### DATA RECORDS
————————

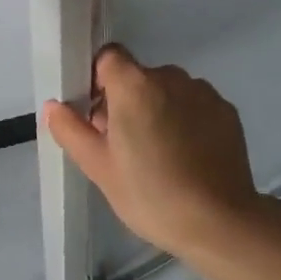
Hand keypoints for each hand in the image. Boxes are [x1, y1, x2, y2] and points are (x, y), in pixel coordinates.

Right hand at [43, 46, 264, 258]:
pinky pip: (195, 105)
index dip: (98, 80)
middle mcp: (170, 76)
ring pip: (168, 91)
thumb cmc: (150, 194)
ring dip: (158, 110)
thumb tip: (53, 106)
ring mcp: (203, 92)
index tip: (99, 115)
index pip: (109, 57)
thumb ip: (70, 130)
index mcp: (134, 84)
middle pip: (138, 76)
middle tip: (125, 146)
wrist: (220, 223)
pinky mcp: (227, 111)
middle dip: (127, 101)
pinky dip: (187, 121)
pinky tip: (188, 157)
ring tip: (160, 155)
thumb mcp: (99, 167)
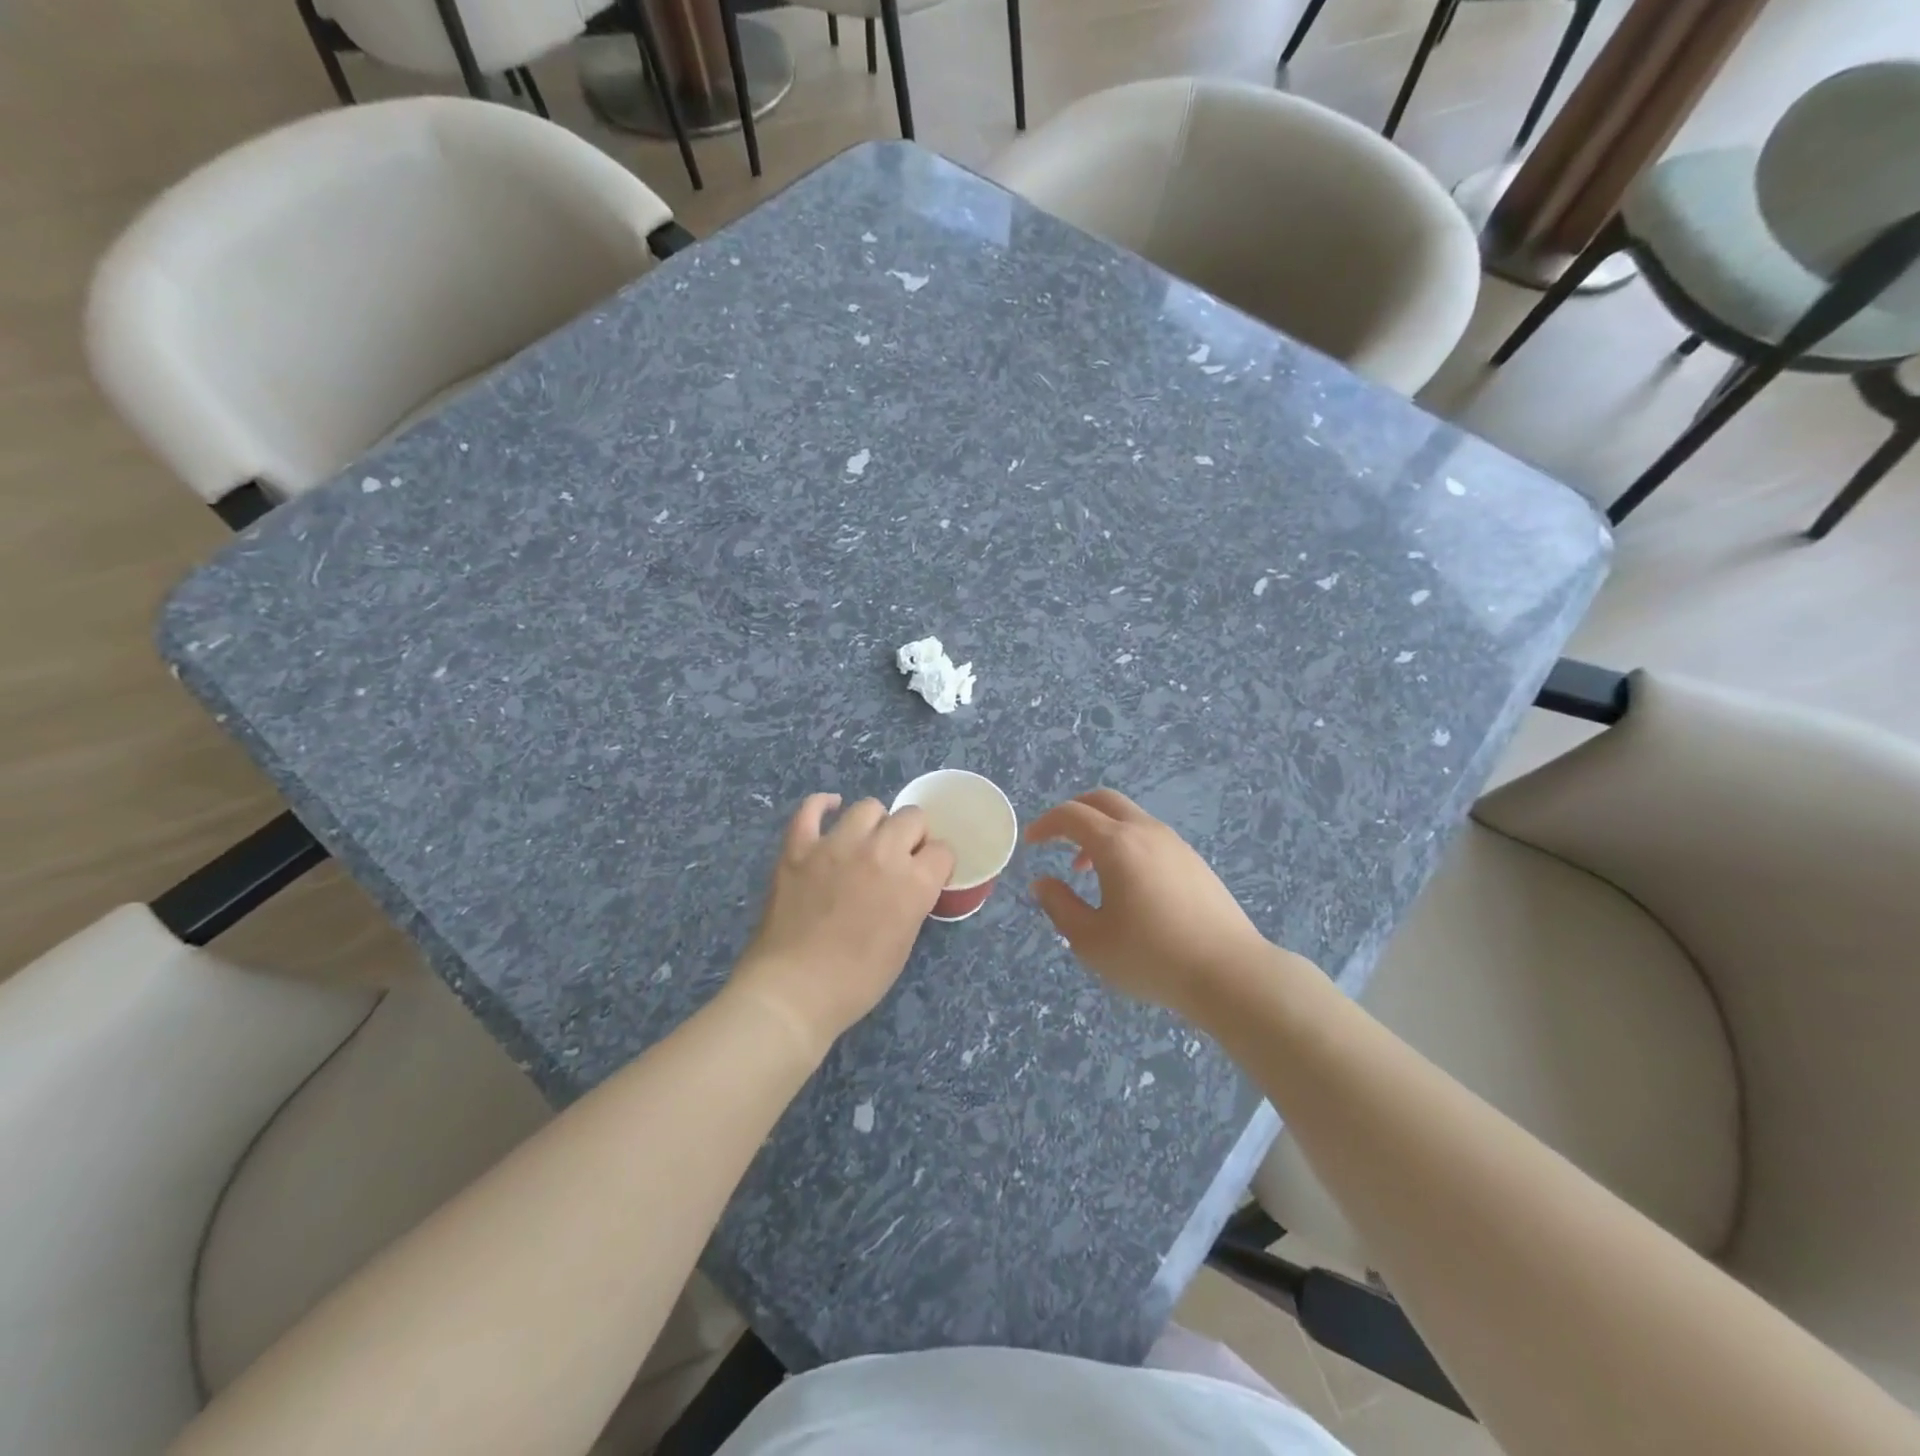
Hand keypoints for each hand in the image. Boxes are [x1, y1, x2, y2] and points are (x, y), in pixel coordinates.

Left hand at [730, 794, 955, 1056]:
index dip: (936, 863)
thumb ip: (912, 902)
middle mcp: (880, 852)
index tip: (927, 874)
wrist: (794, 992)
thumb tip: (908, 883)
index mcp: (913, 882)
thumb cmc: (856, 981)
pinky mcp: (799, 847)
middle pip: (912, 818)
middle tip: (899, 859)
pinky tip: (830, 808)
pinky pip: (811, 809)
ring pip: (868, 807)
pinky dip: (823, 805)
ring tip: (866, 842)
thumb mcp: (903, 944)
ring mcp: (836, 845)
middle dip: (912, 836)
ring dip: (875, 823)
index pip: (941, 851)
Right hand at [1026, 788, 1278, 1021]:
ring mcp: (1175, 844)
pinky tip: (1127, 885)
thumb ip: (1059, 906)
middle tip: (1056, 840)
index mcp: (1116, 844)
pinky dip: (1126, 844)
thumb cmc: (1151, 957)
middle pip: (1103, 800)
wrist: (1229, 973)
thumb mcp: (1091, 940)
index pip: (1071, 815)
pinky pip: (1150, 836)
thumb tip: (1042, 882)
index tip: (1031, 842)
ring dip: (1101, 831)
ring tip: (1088, 872)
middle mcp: (1146, 832)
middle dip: (1074, 813)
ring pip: (1129, 818)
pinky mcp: (1194, 861)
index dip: (1045, 824)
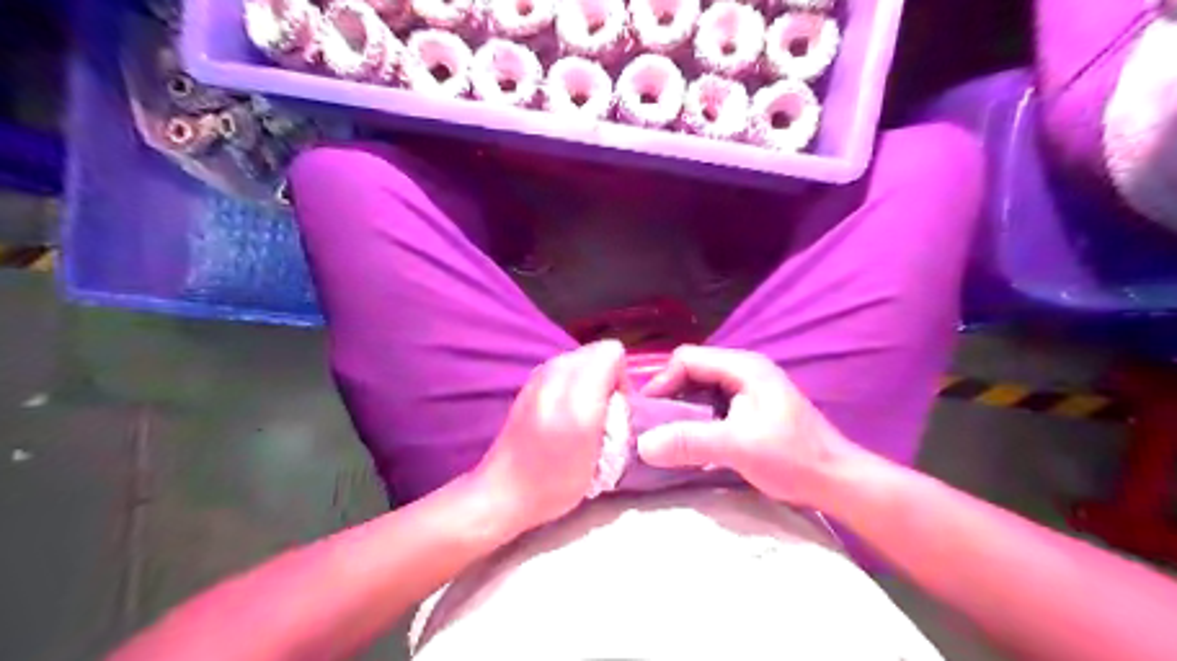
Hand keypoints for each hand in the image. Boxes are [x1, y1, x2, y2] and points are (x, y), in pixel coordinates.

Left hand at [476, 341, 630, 530]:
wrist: (506, 493)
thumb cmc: (555, 473)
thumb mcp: (593, 437)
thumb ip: (606, 393)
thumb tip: (617, 366)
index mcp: (571, 378)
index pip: (613, 352)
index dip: (621, 381)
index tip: (616, 412)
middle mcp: (553, 368)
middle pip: (598, 356)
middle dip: (607, 382)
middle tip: (603, 420)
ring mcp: (539, 377)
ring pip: (584, 367)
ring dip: (591, 389)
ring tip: (585, 423)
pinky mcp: (530, 389)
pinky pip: (567, 378)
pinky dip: (575, 392)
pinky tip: (566, 423)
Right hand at [639, 343, 861, 508]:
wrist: (837, 482)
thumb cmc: (793, 459)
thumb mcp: (738, 447)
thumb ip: (690, 441)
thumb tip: (642, 444)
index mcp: (743, 367)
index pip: (687, 359)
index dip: (662, 382)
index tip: (645, 413)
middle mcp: (744, 371)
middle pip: (692, 372)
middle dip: (669, 397)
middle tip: (650, 426)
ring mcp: (749, 390)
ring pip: (700, 390)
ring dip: (681, 411)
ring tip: (664, 436)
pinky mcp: (750, 410)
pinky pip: (711, 406)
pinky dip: (695, 420)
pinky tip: (689, 442)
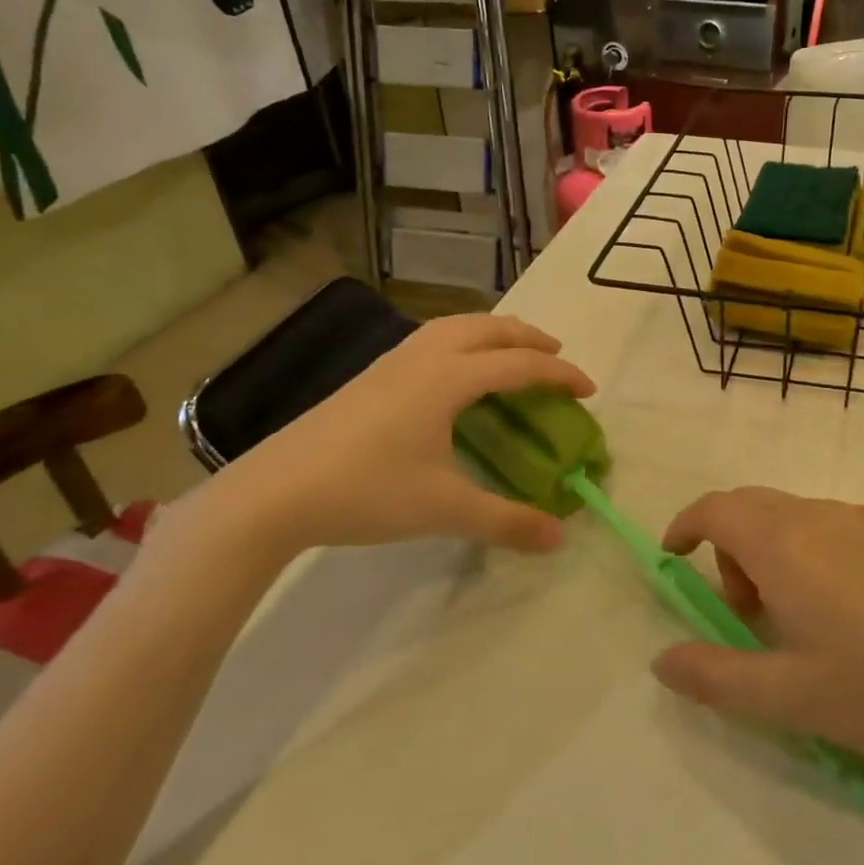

————————

### INSTRUCTIONS TO FOLLOW
Would you write out all of the data exactly as it stands, without the pictures?

### RESPONSE AREA
Hand keypoints for each hand in the image. Boxes are [x1, y1, x2, y2] and points are (x, y), in pixel coordinates.

Right hand at [43, 46, 264, 258]:
pinky pip: (195, 105)
index dip: (98, 80)
middle mcp: (170, 76)
ring pip: (168, 91)
thumb cmc: (150, 194)
ring dip: (158, 110)
thumb tip: (53, 106)
ring mcp: (203, 92)
index tip: (99, 115)
index pip: (109, 57)
thumb ip: (70, 130)
index mcp: (134, 84)
middle pip: (138, 76)
middle tip: (125, 146)
wrist: (220, 223)
pinky mcp: (227, 111)
middle dip: (127, 101)
pinky dip: (187, 121)
pinky tip: (188, 157)
ring tip: (160, 155)
thumb mcp: (99, 167)
Hand keypoints for each hand in the image. Boxes are [x1, y1, x2, y2] and points are (x, y), in pixel coordinates.

Left hand at [730, 794, 955, 1056]:
index dip: (936, 863)
thumb ip: (912, 902)
middle mcp: (880, 852)
index tip: (927, 874)
wrist: (794, 992)
thumb tip: (908, 883)
index mcp: (913, 882)
thumb cmc: (856, 981)
pinky mcp: (799, 847)
middle pip: (912, 818)
middle tip: (899, 859)
pinky tip: (830, 808)
pinky pip: (811, 809)
ring pip: (868, 807)
pinky dip: (823, 805)
ring tip: (866, 842)
thumb mcp: (903, 944)
ring mcp: (836, 845)
middle dip: (912, 836)
ring dip: (875, 823)
index pip: (941, 851)
Right hand at [1026, 788, 1278, 1021]:
ring mcp: (1175, 844)
pinky tip: (1127, 885)
thumb ip: (1059, 906)
middle tip: (1056, 840)
index mcp: (1116, 844)
pinky dip: (1126, 844)
thumb cmc: (1151, 957)
middle pip: (1103, 800)
wrist: (1229, 973)
thumb mcp: (1091, 940)
index pip: (1071, 815)
pinky pip: (1150, 836)
thumb tip: (1042, 882)
index tip: (1031, 842)
ring dip: (1101, 831)
ring tip: (1088, 872)
middle mcp: (1146, 832)
middle dip: (1074, 813)
ring pip: (1129, 818)
pinky mcp: (1194, 861)
index dip: (1045, 824)
Hand keypoints for each hand in the image. Boxes are [x1, y1, x2, y2] and points are (x, y), in pixel coordinates.

Left hand at [476, 341, 630, 530]:
wrist: (506, 493)
thumb cmc: (555, 473)
thumb mcp: (593, 437)
thumb ip: (606, 393)
thumb tip: (617, 366)
index mcp: (571, 378)
index pip: (613, 352)
index dip: (621, 381)
index tip: (616, 412)
middle mcp: (553, 368)
middle pip: (598, 356)
middle dip: (607, 382)
middle tip: (603, 420)
ring mcp: (539, 377)
ring pip: (584, 367)
ring dip: (591, 389)
ring tip: (585, 423)
pinky mcp: (530, 389)
pinky pip: (567, 378)
pinky dip: (575, 392)
pinky tip: (566, 423)
Right hand at [639, 343, 861, 508]:
wrist: (837, 482)
thumb cmc: (793, 459)
thumb mcp: (738, 447)
thumb ip: (690, 441)
thumb tip: (642, 444)
index mcp: (743, 367)
index pip: (687, 359)
index dip: (662, 382)
index tip: (645, 413)
middle mcp: (744, 371)
middle pip: (692, 372)
middle dip: (669, 397)
middle tip: (650, 426)
ring mcp: (749, 390)
ring pip: (700, 390)
ring dip: (681, 411)
ring tip: (664, 436)
pinky mcp: (750, 410)
pinky pip: (711, 406)
pinky dip: (695, 420)
pinky tip: (689, 442)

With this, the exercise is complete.